Task item: In the text about Anthony Kelly and Dennis Capps, what amount of meth was Capps caught with in Wayne County, Missouri?

Extracted text START

Anthony Kelly was arrested with $20 worth of marijuana. (Photo: Flickr)

Anthony Kelly

Anthony Kelly was at a friend’s apartment in the New Orleans suburb of Kenner, Louisiana, on the evening of July 1, 1999, when police officers broke down the door with a battering ram and swarmed inside. Tipped off by an informant who had recently bought a small bag of weed at the apartment, the cops found 21 nickel bags of pot in the toilet, along with a bunch more cannabis scattered around the place. Everyone present was arrested.

At trial, Kelly said he was only there because he had given the apartment’s inhabitant, Gwendolyn Minor, a ride to the store and had been helping her bring in groceries when the police arrived. Minor testified that the pot was hers and Kelly wasn’t involved in selling it. Nonetheless, Kelly was convicted. Years earlier, he had pleaded guilty to two charges of cocaine possession; those earlier strikes plus his new conviction meant life without parole.

Kelly, now 41, appealed his sentence, partly on the ground that he hadn’t realized those earlier guilty pleas could later be used against him so harshly. Louisiana law does require that a trial court tell a defendant about his or her “sentencing exposure” before accepting a guilty plea—but that law didn’t come into effect until 1997, two years after Kelly’s second such plea.

Dennis Capps

Dennis Capps, 40, was sentenced in January 2013 to life in federal prison after getting nabbed in Wayne County, Missouri, with six ounces of meth—minor-league stuff at the federal level. That offense normally carries a 10-year sentence, but prosecutors chose to count two decade-old meth convictions as strikes against Capps. As a result, once he was found guilty, Judge Audrey Fleissig, had no choice but to impose a life sentence. She was not happy about it: “It is difficult to impose a sentence of life with respect to an individual who was a model prisoner on probation and showed the ability to conquer his substance abuse for a lengthy period,” she said at Capps’ sentencing. “I don’t think that a mandatory minimum sentence of life here makes a whole lot of sense.”

The legal mechanism the prosecutors used in this case to make the previous charges count as strikes is known as an 851 filing. In August 2013, Attorney General Eric Holder specifically instructed federal prosecutors to stop using 851 filings in cases that involved only minor offenders, such as Capps. Unfortunately for Capps, he was convicted eight months before Holder issued the directive.

Extracted text END
Data extracts START

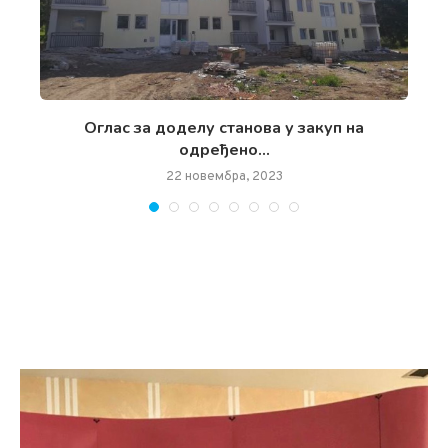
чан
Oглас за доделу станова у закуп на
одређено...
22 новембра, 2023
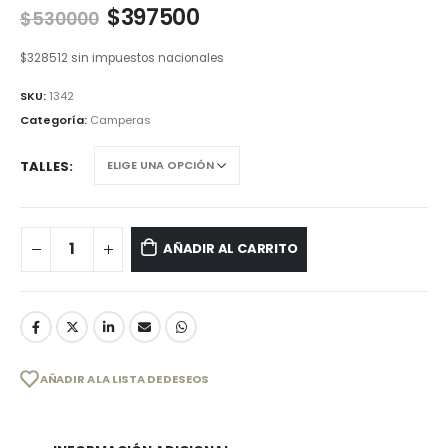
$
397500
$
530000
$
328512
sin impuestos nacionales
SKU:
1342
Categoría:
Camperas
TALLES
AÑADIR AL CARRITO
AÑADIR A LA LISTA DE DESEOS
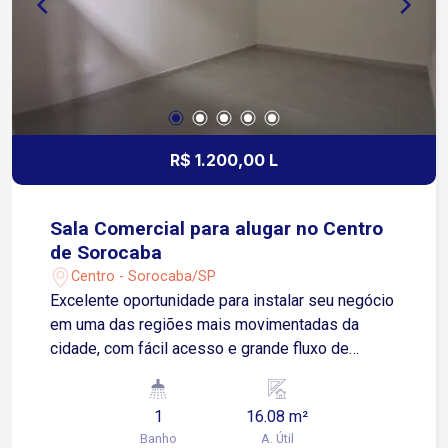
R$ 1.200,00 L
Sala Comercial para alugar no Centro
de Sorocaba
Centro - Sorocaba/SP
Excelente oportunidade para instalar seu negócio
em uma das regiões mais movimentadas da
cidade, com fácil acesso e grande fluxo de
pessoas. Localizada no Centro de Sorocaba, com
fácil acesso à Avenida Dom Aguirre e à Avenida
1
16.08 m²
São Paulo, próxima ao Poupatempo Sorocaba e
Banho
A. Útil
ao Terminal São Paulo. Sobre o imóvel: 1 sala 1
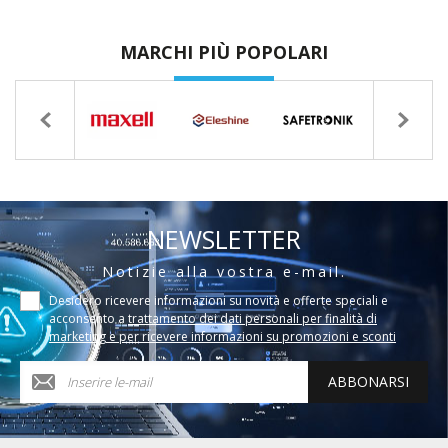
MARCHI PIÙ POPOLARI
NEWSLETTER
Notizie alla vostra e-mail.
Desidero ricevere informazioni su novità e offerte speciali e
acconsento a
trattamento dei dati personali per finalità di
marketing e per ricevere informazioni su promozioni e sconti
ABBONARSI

Data extracts END

Task answer: Six ounces.